> **HOW TO COMPLETE THIS TASK**: Transcribe the listing exactly, skipping every picture.

> **EXTRACTED DATA**:
——
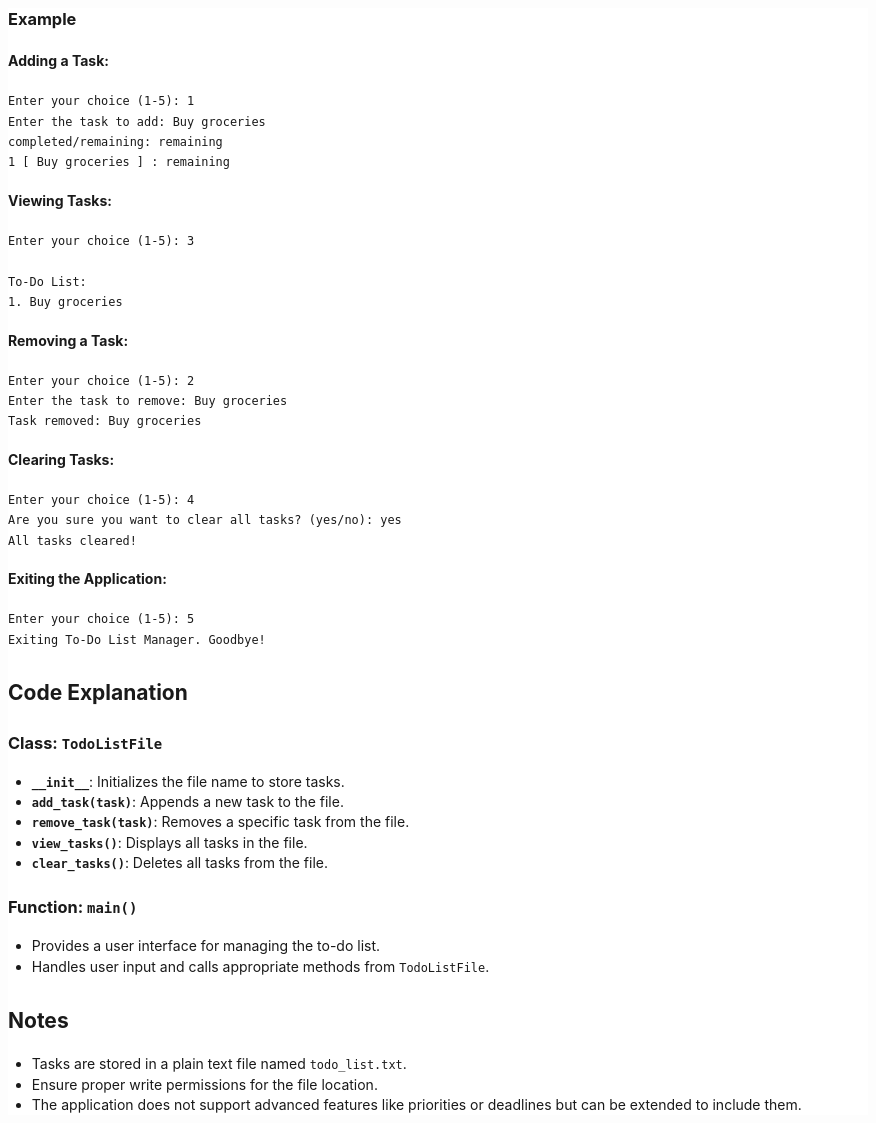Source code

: ### Example
#### Adding a Task:
```
Enter your choice (1-5): 1
Enter the task to add: Buy groceries
completed/remaining: remaining
1 [ Buy groceries ] : remaining
```

#### Viewing Tasks:
```
Enter your choice (1-5): 3

To-Do List:
1. Buy groceries
```

#### Removing a Task:
```
Enter your choice (1-5): 2
Enter the task to remove: Buy groceries
Task removed: Buy groceries
```

#### Clearing Tasks:
```
Enter your choice (1-5): 4
Are you sure you want to clear all tasks? (yes/no): yes
All tasks cleared!
```

#### Exiting the Application:
```
Enter your choice (1-5): 5
Exiting To-Do List Manager. Goodbye!
```

## Code Explanation
### Class: `TodoListFile`
- **`__init__`**: Initializes the file name to store tasks.
- **`add_task(task)`**: Appends a new task to the file.
- **`remove_task(task)`**: Removes a specific task from the file.
- **`view_tasks()`**: Displays all tasks in the file.
- **`clear_tasks()`**: Deletes all tasks from the file.

### Function: `main()`
- Provides a user interface for managing the to-do list.
- Handles user input and calls appropriate methods from `TodoListFile`.

## Notes
- Tasks are stored in a plain text file named `todo_list.txt`.
- Ensure proper write permissions for the file location.
- The application does not support advanced features like priorities or deadlines but can be extended to include them.
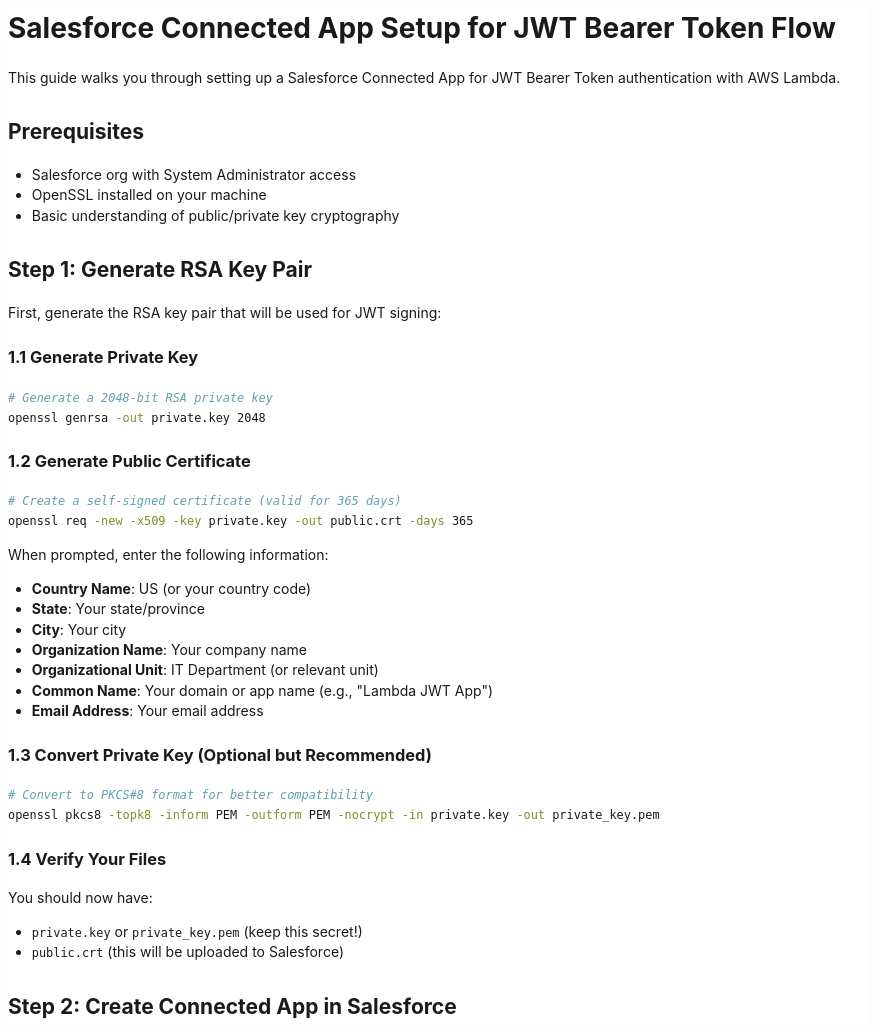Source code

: # Salesforce Connected App Setup for JWT Bearer Token Flow

This guide walks you through setting up a Salesforce Connected App for JWT Bearer Token authentication with AWS Lambda.

## Prerequisites

- Salesforce org with System Administrator access
- OpenSSL installed on your machine
- Basic understanding of public/private key cryptography

## Step 1: Generate RSA Key Pair

First, generate the RSA key pair that will be used for JWT signing:

### 1.1 Generate Private Key

```bash
# Generate a 2048-bit RSA private key
openssl genrsa -out private.key 2048
```

### 1.2 Generate Public Certificate

```bash
# Create a self-signed certificate (valid for 365 days)
openssl req -new -x509 -key private.key -out public.crt -days 365
```

When prompted, enter the following information:
- **Country Name**: US (or your country code)
- **State**: Your state/province
- **City**: Your city
- **Organization Name**: Your company name
- **Organizational Unit**: IT Department (or relevant unit)
- **Common Name**: Your domain or app name (e.g., "Lambda JWT App")
- **Email Address**: Your email address

### 1.3 Convert Private Key (Optional but Recommended)

```bash
# Convert to PKCS#8 format for better compatibility
openssl pkcs8 -topk8 -inform PEM -outform PEM -nocrypt -in private.key -out private_key.pem
```

### 1.4 Verify Your Files

You should now have:
- `private.key` or `private_key.pem` (keep this secret!)
- `public.crt` (this will be uploaded to Salesforce)

## Step 2: Create Connected App in Salesforce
——
> **FINISHED TASK**:
Source code

: ### Example
#### Adding a Task:
```
Enter your choice (1-5): 1
Enter the task to add: Buy groceries
completed/remaining: remaining
1 [ Buy groceries ] : remaining
```

#### Viewing Tasks:
```
Enter your choice (1-5): 3

To-Do List:
1. Buy groceries
```

#### Removing a Task:
```
Enter your choice (1-5): 2
Enter the task to remove: Buy groceries
Task removed: Buy groceries
```

#### Clearing Tasks:
```
Enter your choice (1-5): 4
Are you sure you want to clear all tasks? (yes/no): yes
All tasks cleared!
```

#### Exiting the Application:
```
Enter your choice (1-5): 5
Exiting To-Do List Manager. Goodbye!
```

## Code Explanation
### Class: `TodoListFile`
- **`__init__`**: Initializes the file name to store tasks.
- **`add_task(task)`**: Appends a new task to the file.
- **`remove_task(task)`**: Removes a specific task from the file.
- **`view_tasks()`**: Displays all tasks in the file.
- **`clear_tasks()`**: Deletes all tasks from the file.

### Function: `main()`
- Provides a user interface for managing the to-do list.
- Handles user input and calls appropriate methods from `TodoListFile`.

## Notes
- Tasks are stored in a plain text file named `todo_list.txt`.
- Ensure proper write permissions for the file location.
- The application does not support advanced features like priorities or deadlines but can be extended to include them.
Source code

: # Salesforce Connected App Setup for JWT Bearer Token Flow

This guide walks you through setting up a Salesforce Connected App for JWT Bearer Token authentication with AWS Lambda.

## Prerequisites

- Salesforce org with System Administrator access
- OpenSSL installed on your machine
- Basic understanding of public/private key cryptography

## Step 1: Generate RSA Key Pair

First, generate the RSA key pair that will be used for JWT signing:

### 1.1 Generate Private Key

```bash
# Generate a 2048-bit RSA private key
openssl genrsa -out private.key 2048
```

### 1.2 Generate Public Certificate

```bash
# Create a self-signed certificate (valid for 365 days)
openssl req -new -x509 -key private.key -out public.crt -days 365
```

When prompted, enter the following information:
- **Country Name**: US (or your country code)
- **State**: Your state/province
- **City**: Your city
- **Organization Name**: Your company name
- **Organizational Unit**: IT Department (or relevant unit)
- **Common Name**: Your domain or app name (e.g., "Lambda JWT App")
- **Email Address**: Your email address

### 1.3 Convert Private Key (Optional but Recommended)

```bash
# Convert to PKCS#8 format for better compatibility
openssl pkcs8 -topk8 -inform PEM -outform PEM -nocrypt -in private.key -out private_key.pem
```

### 1.4 Verify Your Files

You should now have:
- `private.key` or `private_key.pem` (keep this secret!)
- `public.crt` (this will be uploaded to Salesforce)

## Step 2: Create Connected App in Salesforce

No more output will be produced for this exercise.